The creation of a DNA double strand break constitutes the most dangerous type of DNA damage. Inefficient response to DNA damage may lead to hypersensitivity to cellular stressors, susceptibility to genomic defects and resistance to apoptosis, which can lead to cancer. Current research on DNA repair has enabled numerous breakthroughs in our understanding of the DNA repair mechanisms at the population level. However, population level measurements by nature have two fundamental shortcomings: First, they are only sensitive to the mean of a distribution and usually hide the standard deviation and the cell-to-cell variability of the repair processes. Second, the population level measurements do not visualize the repair process and therefore the exact mechanism by which the donor and recipient sequences are brought together is not well understood. Single cell visualization of DNA repair in vivo is a powerful new technique, which addresses both of these aspects. Because quantitative understanding of the DNA repair mechanism at the level of single cells has been lacking, the impact of epigenetic individuality on DNA repair has also been ignored. To proceed further it is critical to acknowledge that cells even in genetically identical population exhibit individuality, which has important implications on the fitness of a population.

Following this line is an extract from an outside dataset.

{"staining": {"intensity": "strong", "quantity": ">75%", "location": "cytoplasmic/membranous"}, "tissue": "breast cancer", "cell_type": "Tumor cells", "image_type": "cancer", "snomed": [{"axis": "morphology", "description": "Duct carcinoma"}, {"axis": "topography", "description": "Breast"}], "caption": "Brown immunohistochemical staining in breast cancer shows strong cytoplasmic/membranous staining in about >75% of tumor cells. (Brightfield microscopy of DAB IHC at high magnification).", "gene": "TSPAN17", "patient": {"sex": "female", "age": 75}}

My lab utilizes a multidisciplinary approach, to understand the mechanism of DNA repair during the mating type switching in yeast. By fluorescently tagging several locations of DNA (Fig. 1), we visualize the dynamics of yeast chromosome III, during and after the formation of a very well defined double-strand break. Additionally by tagging several key proteins involved in the repair process, the exact timing of the repair can be quantitatively measured. These quantitative measurements will be used to formulate a predictive mathematical model of the repair process, based on polymer models of chromosomes.

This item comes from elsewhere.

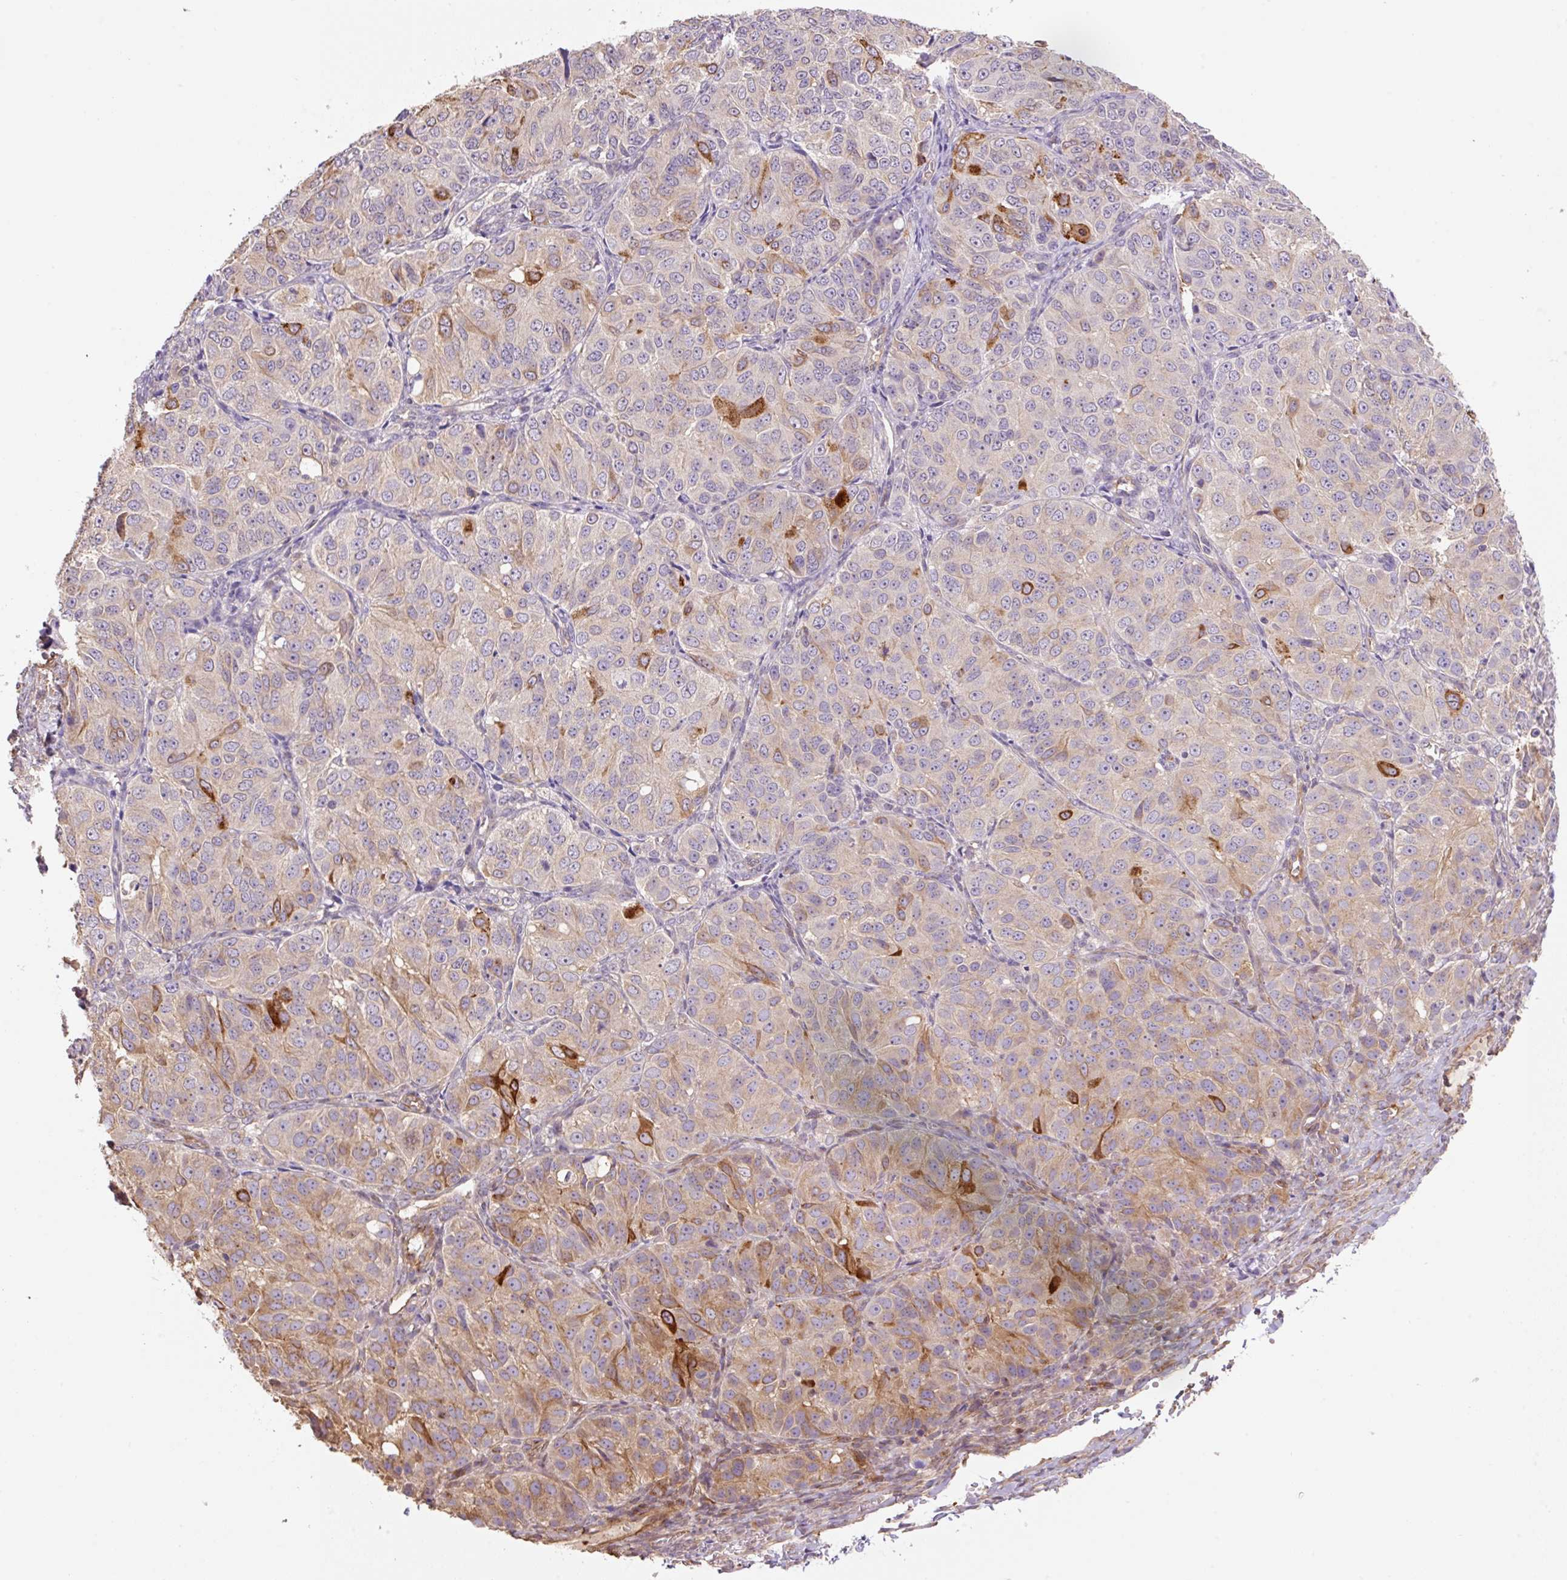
{"staining": {"intensity": "moderate", "quantity": "<25%", "location": "cytoplasmic/membranous"}, "tissue": "ovarian cancer", "cell_type": "Tumor cells", "image_type": "cancer", "snomed": [{"axis": "morphology", "description": "Carcinoma, endometroid"}, {"axis": "topography", "description": "Ovary"}], "caption": "There is low levels of moderate cytoplasmic/membranous expression in tumor cells of ovarian cancer, as demonstrated by immunohistochemical staining (brown color).", "gene": "COX8A", "patient": {"sex": "female", "age": 51}}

We use a microfluidic device to enable rapid exchange of different media over the cells, thereby allowing precise regulation of the cells microenvironment (in collaboration with Amy Rowat from David Weitz's lab at Harvard University) (Fig. 2). My lab is actively collaborating with the Haber Laboratory (Biology, Brandeis).

Figure 1 

Figure 1: Chromosome III of yeast is tagged in 2 different locations
The DNA dynamics during the repair is visualized by inserting arrays of LacO binding LacI-GFP at sequences near the donor and recipient DNA.

Figure 2

Figure 2: The Progeny chamber
The progeny of a single cell grow in the channels. The depth of the channels and the size of the cells are comparable (5 mm) and therefore cells do not grow out of focus, which allows for long-term microscopy over many cellular generations. The cells grow with doubling time of approximately 90 minutes, which is consistent with the bulk growth rate measurement and demonstrates optimal growth conditions.